Les noms d’événements de marée commencent généralement par les lettres AT, ce qui signifie transitoire astrophysique. Les transitoires sont des objets qui changent rapidement d’une manière ou d’une autre au fil du temps. Ils clignotent ou s’embrasent, ou ils se déplacent dans l’espace en peu de temps. Certains TDE, comme celui de cette recherche, sont trouvés par des enquêtes sur les supernovae, et les supernovae ne sont qu’un type de transitoire.

Notre capacité à détecter les transitoires va faire un énorme bond en avant à partir de 2023 lorsque le Observatoire Vera Rubin voit la première lumière. Il examinera l’ensemble du ciel disponible chaque semaine et détectera un grand nombre de transitoires, y compris les TDE. Et les télescopes à venir comme le télescope géant de Magellan et le télescope européen extrêmement grand seront alertés de ces événements et pourront les observer rapidement.

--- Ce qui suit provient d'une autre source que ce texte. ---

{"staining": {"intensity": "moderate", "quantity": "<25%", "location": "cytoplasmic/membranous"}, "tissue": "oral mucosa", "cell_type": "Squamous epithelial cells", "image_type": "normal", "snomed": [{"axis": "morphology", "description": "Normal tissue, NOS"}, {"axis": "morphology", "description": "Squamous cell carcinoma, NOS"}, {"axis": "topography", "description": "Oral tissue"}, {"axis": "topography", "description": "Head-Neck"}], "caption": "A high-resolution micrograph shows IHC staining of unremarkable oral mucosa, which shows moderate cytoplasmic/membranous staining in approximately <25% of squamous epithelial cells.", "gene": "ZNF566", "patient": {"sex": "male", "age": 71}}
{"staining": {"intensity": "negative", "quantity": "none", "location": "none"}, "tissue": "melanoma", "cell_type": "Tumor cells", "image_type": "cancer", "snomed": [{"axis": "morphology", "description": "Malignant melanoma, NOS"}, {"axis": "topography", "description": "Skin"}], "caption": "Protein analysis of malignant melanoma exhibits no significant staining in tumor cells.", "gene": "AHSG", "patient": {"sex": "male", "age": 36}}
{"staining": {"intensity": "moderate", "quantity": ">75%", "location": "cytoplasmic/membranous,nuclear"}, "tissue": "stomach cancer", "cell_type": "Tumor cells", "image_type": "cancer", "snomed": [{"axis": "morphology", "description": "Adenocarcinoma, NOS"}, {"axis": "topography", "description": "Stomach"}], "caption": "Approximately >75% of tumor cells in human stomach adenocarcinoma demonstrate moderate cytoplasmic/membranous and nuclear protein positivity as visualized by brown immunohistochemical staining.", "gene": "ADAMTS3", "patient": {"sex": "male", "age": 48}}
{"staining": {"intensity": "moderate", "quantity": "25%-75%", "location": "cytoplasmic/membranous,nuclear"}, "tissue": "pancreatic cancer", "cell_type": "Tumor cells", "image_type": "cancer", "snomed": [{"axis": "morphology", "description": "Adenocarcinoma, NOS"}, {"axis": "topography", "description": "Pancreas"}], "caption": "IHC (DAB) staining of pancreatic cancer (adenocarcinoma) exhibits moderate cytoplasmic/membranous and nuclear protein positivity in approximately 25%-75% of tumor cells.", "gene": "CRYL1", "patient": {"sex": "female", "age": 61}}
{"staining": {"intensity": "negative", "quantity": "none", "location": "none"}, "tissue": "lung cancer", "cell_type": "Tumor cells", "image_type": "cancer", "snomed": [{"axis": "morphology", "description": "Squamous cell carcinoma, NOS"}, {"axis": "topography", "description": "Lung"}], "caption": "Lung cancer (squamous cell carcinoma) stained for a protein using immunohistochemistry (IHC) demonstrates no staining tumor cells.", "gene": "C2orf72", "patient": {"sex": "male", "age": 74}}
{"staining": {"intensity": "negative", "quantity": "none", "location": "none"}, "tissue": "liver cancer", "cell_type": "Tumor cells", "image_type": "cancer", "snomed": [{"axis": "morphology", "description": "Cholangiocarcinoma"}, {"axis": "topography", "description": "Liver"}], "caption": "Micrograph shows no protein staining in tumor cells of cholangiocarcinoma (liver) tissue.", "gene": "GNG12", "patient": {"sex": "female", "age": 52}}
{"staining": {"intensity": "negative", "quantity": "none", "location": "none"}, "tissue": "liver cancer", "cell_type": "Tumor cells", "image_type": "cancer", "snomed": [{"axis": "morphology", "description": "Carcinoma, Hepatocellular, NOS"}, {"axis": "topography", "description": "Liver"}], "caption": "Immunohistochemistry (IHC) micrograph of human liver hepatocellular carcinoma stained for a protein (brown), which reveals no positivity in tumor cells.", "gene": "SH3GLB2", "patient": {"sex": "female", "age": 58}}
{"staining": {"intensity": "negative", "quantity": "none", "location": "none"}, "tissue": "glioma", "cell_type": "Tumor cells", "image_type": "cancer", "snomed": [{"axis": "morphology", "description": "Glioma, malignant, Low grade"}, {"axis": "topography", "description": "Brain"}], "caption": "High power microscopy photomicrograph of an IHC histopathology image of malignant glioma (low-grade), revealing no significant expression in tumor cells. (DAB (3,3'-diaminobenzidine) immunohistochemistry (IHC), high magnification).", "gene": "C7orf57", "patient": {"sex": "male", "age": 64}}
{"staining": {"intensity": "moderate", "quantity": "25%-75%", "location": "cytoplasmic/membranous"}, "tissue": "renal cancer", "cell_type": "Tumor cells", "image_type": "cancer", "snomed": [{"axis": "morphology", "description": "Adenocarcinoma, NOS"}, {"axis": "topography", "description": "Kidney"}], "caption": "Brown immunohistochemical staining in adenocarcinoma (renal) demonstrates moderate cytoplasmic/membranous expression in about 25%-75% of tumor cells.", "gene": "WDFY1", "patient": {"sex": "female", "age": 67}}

Nous avons beaucoup de questions sans réponse concernant les trous noirs supermassifs. Nous voulons en savoir plus sur la façon dont leur croissance et leur évolution sont liées à la galaxie qui les héberge. Nous voulons en savoir plus sur la rétroaction des trous noirs. Nous voulons tout savoir sur ces objets étranges où la physique s’effondre.

Nous ne pouvons trouver des réponses qu’en observant un TDE à la fois.